On the morning of June 24, Europe woke up with a bad hangover. The continent didn’t know whether the events of the previous day and evening were real, or just the remnants of a long, bad dream. Then, like on most post-binge mornings, the sun hit Europe in the eye, and reality began to sink in – the voters of Great Britain had decided they wanted to leave the European Union.
Reactions in the U.K. ranged from confusion to delight to resignation (literal and figurative). Some voters didn’t realize what they had done, apparently unaware that they were voting in a real election and not just writing a one-star Yelp review. The leaders of the “leave” campaign were happy at first and then strangely silent, as they began to realize that they could not possibly deliver on most of the campaign promises they had made to an angry electorate. Leaders of the “remain” side all quit – except Labour Party leader Jeremy Corbyn, who decided he would rather be tossed unceremoniously from his position than leave voluntarily. In a move that would have been statesmanlike under other circumstances, still-PM David Cameron told Corbyn that, while his presence might be good for the Conservative Party, it was bad for the country, closing with, “For heaven’s sake, man – go!”
Astonishingly, the man who would be PM, Boris Johnson, withdrew from consideration for the job less than a week after the vote. Apparently, the person responsible for bold bus adverts telling citizens that their National Health Service would be £350 million to the good every week if they voted to leave, realized that not even he could apply enough lipstick to make that pig a believable beauty contestant.
Johnson’s withdrawal was followed a week later by another stunning announcement, when Nigel Farage, a co-architect of the Leave campaign, resigned as leader of UKIP. His reasoning – “I’ve done my bit” – hearkened back to the ill-advised “Mission Accomplished” banner that haunted President George W. Bush, after he successfully toppled Saddam Hussein, but left Iraq a broken mess.
While chaos reigned in London, it devolved to the leadership of the EU to behave like the adults in the room. Their number one goal for now and until the breakup is concluded is to keep their oldest child’s temper tantrum from causing the other children to stop eating their vegetables.

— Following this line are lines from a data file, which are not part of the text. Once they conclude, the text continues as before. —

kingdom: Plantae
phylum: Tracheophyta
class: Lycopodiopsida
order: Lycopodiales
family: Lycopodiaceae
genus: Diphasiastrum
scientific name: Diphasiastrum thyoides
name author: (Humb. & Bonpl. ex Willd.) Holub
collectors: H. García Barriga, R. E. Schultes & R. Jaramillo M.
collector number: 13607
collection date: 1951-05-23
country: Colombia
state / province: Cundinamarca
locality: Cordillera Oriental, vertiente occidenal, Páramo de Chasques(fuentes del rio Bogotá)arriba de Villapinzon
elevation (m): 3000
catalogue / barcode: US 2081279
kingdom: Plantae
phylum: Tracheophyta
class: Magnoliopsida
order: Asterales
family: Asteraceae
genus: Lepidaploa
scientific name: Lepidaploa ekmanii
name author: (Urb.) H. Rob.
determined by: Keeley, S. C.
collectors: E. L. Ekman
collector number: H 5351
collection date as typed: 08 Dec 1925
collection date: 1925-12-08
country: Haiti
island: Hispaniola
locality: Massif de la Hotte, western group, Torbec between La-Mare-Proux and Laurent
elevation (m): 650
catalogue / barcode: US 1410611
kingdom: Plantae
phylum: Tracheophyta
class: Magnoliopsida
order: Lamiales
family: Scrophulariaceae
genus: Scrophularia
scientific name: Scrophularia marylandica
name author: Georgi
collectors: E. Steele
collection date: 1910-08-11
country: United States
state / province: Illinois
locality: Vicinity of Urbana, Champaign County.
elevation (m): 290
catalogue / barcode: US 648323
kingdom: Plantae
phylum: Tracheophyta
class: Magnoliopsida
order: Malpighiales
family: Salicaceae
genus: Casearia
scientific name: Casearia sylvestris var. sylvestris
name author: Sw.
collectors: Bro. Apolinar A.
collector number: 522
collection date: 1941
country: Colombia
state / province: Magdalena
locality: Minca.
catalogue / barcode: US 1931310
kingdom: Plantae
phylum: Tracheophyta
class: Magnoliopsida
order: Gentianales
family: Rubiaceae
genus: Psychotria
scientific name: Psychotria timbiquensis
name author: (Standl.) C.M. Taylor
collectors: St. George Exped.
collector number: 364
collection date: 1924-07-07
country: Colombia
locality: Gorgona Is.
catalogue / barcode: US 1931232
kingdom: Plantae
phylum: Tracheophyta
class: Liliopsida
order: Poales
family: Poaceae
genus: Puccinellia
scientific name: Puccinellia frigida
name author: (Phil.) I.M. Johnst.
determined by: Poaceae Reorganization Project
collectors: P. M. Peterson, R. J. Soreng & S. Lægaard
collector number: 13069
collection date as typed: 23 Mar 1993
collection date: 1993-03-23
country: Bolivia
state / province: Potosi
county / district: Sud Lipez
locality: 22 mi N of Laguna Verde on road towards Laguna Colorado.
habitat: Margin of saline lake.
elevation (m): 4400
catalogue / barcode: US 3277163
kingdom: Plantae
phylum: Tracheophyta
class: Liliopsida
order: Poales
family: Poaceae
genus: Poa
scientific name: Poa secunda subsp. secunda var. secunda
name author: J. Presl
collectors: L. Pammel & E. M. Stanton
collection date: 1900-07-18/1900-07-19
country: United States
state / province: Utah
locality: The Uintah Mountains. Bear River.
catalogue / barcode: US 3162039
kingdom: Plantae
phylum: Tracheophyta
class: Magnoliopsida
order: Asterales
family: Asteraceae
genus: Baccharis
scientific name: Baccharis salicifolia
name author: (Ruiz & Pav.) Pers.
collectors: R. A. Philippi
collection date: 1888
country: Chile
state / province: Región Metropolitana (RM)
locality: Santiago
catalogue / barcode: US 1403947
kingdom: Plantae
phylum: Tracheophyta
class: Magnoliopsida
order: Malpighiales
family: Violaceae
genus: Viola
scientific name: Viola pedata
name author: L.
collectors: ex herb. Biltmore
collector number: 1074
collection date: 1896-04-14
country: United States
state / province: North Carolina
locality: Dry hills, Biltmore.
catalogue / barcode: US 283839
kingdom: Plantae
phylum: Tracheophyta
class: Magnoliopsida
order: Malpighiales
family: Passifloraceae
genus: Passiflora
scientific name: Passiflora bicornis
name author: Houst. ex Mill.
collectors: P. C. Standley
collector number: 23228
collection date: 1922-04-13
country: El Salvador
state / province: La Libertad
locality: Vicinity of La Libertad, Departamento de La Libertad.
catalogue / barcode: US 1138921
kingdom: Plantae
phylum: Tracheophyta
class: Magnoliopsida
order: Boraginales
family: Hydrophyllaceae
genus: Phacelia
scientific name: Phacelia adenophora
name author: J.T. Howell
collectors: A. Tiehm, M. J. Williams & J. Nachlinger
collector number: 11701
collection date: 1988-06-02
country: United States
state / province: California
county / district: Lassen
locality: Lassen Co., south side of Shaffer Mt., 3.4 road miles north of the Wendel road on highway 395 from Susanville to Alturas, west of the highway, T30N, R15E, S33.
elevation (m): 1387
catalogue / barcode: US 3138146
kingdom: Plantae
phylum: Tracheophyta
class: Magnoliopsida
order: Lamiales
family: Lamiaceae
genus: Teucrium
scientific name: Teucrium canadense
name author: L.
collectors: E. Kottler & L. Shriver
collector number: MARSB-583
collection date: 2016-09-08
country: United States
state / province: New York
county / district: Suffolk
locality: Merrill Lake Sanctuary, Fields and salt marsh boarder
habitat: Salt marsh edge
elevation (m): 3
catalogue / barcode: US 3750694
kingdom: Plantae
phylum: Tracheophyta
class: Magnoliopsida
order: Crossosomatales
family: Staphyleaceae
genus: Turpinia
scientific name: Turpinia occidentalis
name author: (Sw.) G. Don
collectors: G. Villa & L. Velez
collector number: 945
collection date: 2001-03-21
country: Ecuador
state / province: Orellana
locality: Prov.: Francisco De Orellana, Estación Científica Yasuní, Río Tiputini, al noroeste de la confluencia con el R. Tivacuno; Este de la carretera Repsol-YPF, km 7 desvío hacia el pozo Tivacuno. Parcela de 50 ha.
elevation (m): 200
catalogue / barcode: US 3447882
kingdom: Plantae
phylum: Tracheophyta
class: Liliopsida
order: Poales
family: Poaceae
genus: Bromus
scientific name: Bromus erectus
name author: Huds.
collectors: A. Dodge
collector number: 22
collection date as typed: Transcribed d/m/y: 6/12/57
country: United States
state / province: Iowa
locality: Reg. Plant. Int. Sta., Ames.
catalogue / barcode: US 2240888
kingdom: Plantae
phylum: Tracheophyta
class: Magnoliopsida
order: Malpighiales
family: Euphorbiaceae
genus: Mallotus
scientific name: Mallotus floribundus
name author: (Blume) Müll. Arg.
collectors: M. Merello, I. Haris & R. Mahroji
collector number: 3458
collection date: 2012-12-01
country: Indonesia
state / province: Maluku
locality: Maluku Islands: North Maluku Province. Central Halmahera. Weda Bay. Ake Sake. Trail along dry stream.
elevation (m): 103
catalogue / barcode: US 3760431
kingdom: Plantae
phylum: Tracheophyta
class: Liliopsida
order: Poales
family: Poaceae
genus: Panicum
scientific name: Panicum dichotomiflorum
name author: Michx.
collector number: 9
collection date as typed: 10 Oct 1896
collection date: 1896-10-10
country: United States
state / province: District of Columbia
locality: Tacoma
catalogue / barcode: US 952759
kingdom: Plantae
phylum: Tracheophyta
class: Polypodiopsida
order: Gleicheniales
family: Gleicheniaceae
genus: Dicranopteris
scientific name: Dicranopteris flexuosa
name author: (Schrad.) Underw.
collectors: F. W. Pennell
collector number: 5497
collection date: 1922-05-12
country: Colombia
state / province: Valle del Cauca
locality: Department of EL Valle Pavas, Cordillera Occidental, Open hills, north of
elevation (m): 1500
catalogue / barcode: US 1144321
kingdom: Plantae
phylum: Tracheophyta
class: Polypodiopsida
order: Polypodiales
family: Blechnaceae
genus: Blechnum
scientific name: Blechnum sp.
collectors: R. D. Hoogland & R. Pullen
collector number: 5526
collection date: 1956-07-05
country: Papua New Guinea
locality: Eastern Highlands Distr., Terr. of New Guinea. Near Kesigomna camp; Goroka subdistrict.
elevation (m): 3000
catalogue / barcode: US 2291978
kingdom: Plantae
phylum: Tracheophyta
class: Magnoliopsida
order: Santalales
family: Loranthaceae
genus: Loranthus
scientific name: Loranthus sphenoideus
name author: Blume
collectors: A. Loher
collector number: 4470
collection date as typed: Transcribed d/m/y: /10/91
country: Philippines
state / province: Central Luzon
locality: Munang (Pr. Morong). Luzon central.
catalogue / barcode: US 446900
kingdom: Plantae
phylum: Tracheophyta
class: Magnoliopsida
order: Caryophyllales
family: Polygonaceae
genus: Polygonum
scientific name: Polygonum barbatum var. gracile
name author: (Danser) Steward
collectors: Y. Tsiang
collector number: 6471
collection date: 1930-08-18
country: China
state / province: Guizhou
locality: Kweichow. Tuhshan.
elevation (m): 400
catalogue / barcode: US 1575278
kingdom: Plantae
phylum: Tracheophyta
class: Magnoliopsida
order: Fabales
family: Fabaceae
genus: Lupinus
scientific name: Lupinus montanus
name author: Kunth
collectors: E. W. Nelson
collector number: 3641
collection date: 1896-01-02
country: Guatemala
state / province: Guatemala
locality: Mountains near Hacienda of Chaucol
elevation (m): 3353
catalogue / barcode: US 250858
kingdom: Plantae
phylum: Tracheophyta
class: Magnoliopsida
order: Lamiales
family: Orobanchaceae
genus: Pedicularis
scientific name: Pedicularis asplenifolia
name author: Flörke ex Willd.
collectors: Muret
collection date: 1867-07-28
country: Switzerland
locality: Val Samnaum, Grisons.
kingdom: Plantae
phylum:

Just because the U.K. thought it could benefit from leaving, doesn’t mean it will benefit – in fact, according to the united voices of EU leaders, the U.K. could fare worse outside the union than inside.
More importantly, Brexit certainly doesn’t mean that a divided Europe is more secure, stronger economically, and stronger in terms of tax coordination than it is now. And while ultranationalist parties in Germany, France, and the Netherlands may be salivating at the thought of replicating what voters in the U.K. wrought, officials on the side of Europe that borders Russia fear that a mass exodus will only increase Russian influence and diminish their security and autonomy (remember Crimea?). The Baltic States, Hungary, and Poland have “been there, done that,” and it was not a good thing.
For now, the only thing that is certain is uncertainty and instability. As the world continues to recover from the global financial meltdown, neither helps Europe and its citizens. All one can hope for is that the adults exercise their influence and authority and bring this sorry chapter in European history to a prompt conclusion.